Op 1 maart 2017 overleed op 90 jarige leeftijd Gustav Metzger – activist, kunstenaar en grondlegger van de autodestructieve en autocreatieve kunst. West nodigde een indrukwekkende hoeveelheid Metzger-experts uit voor het symposium dat door de recente dood van de kunstenaar haast een in memoriam leek. Metzger werd door de sprekers beschreven als een intrigerende, maar ook ongrijpbare en koppige man. Hij was anarchist en anti-kapitalist, en voegde de daad bij het woord. Hierbij richtte hij zijn pijlen vaak op de rol van kunst als verkoopbaar object in een kapitalistisch systeem. Dit ging zo ver dat hij uit protest tegen de kunstwereld tussen 1977 en 1980 Three Years Without Art uitvoerde: drie jaar zonder het produceren of consumeren van kunst. Inmiddels zijn efemere en hybride praktijken veel vanzelfsprekender en is het interessant te zien hoe tegenwoordig met zijn nalatenschap wordt omgegaan. Hoe zou het werk dat de kunstmarkt altijd heeft bevochten toch, met respect voor de inhoud, geconserveerd kunnen worden? Dit symposium diende hiervoor als bescheiden startschot, maar niet als de explosie die Metzger misschien graag gezien zou hebben.

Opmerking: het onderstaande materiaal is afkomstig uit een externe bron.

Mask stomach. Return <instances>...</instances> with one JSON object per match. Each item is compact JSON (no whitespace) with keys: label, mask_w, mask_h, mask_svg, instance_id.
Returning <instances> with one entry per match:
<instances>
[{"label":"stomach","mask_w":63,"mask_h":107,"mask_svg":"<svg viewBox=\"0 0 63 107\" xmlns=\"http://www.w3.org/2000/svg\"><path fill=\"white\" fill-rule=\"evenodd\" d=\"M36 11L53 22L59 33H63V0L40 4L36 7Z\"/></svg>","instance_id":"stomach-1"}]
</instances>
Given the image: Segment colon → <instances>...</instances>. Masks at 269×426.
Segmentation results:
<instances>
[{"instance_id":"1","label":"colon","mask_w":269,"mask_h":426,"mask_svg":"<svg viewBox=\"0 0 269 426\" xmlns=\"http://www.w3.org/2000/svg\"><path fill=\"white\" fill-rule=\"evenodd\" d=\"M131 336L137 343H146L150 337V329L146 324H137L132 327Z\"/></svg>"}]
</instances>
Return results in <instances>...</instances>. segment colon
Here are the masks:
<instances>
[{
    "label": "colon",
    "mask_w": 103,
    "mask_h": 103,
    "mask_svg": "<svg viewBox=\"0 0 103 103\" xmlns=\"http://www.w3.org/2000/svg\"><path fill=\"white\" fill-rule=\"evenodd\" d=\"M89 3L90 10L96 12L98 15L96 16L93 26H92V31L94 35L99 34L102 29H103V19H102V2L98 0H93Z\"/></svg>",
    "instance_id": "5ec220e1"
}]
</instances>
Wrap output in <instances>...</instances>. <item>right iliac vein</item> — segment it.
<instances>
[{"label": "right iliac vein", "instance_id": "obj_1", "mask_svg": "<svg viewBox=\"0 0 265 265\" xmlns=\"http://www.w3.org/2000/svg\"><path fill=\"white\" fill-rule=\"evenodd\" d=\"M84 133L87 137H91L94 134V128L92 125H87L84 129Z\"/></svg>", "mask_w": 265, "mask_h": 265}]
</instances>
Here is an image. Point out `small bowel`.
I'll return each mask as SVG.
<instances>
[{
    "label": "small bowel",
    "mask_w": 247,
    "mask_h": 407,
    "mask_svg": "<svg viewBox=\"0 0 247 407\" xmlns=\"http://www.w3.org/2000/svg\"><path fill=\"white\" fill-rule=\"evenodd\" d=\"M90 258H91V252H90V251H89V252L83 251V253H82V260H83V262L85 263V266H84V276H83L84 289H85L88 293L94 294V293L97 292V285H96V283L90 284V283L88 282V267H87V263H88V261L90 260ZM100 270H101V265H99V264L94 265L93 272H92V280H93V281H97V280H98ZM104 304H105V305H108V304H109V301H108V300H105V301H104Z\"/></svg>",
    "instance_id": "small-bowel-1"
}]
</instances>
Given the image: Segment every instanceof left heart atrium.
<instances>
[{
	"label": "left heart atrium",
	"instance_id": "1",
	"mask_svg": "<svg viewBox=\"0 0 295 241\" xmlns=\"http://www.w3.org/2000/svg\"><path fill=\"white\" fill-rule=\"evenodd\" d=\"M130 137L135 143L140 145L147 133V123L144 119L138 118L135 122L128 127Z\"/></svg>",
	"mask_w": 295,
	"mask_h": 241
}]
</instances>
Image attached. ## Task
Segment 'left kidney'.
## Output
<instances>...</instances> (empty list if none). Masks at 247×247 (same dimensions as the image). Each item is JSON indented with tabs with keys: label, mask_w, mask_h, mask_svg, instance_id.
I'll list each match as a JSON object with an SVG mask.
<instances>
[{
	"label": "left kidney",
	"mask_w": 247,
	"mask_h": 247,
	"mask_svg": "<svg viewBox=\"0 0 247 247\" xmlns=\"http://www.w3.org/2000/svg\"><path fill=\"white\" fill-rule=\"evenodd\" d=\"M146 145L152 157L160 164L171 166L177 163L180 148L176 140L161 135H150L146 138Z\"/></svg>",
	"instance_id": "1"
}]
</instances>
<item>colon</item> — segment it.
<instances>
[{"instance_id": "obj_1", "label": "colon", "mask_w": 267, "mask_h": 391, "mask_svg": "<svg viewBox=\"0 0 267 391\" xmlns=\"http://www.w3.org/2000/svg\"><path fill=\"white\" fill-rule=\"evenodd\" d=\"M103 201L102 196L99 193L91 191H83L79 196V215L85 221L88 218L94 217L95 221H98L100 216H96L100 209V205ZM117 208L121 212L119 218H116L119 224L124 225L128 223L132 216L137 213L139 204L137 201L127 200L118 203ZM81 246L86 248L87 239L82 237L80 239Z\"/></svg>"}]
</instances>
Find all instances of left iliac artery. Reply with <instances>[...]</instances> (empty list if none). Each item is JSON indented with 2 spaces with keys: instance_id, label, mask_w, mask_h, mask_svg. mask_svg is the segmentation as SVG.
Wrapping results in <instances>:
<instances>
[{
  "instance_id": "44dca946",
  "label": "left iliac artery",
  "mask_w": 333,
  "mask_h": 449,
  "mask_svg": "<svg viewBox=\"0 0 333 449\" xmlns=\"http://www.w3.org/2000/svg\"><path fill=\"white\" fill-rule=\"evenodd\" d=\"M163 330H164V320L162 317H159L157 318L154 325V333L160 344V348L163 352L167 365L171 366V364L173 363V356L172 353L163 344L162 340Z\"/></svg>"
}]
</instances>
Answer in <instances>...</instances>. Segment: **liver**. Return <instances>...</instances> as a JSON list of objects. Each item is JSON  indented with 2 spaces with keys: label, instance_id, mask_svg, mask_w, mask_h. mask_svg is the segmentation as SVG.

Tijdens de eerste sessie van de dag schetsten Metzgers oud collega’s John Plant en Ivor Davies een levendig beeld van Engeland in de jaren 60: een broeinest van symposia, demonstraties en politieke onrust over technologische ontwikkelingen. Tegen deze achtergrond schreef Gustav Metzger zijn eerste autodestructieve manifest. Hij beschreef autodestructieve kunst als een ‘publieke kunstvorm voor industriële samenlevingen’, die zichzelf tijdens haar creatie vernietigt. Dit demonstreerde hij bijvoorbeeld door een nylon canvas met bijtend zuur te beschilderen. Later ontwikkelde Metzger in laboratoria autocreatieve kunst: experimenten die niet destructief waren, maar wel automatisch geproduceerd werden. In West was het autocreatieve werk Drop on Hot Plate (1968) te zien, een druppel op een gloeiende plaat die door technische omstandigheden heel even in stand wordt gehouden en ronddanst voordat hij verdwijnt. Zoals autodestructieve kunst zijn ook autocreatieve kunstwerken esthetisch politiek: zij zijn altijd een proces, een dynamisch evenement in constante staat van revolutie, zoals curator Elizabeth Fisher het in haar presentatie mooi beschreef. Met autodestructieve en autocreatieve kunst wilde Metzger zowel de kunstmarkt als de wetenschap als instituut ondermijnen. Zijn radicaliteit wordt alleen maar uitgesprokener wanneer hij in een hedendaagse context bekeken wordt: anno 2018 is er dan wel een afdeling ArtScience aan de KABK, maar wordt techniek vaak nog steeds als onschuldig gereedschap bekeken.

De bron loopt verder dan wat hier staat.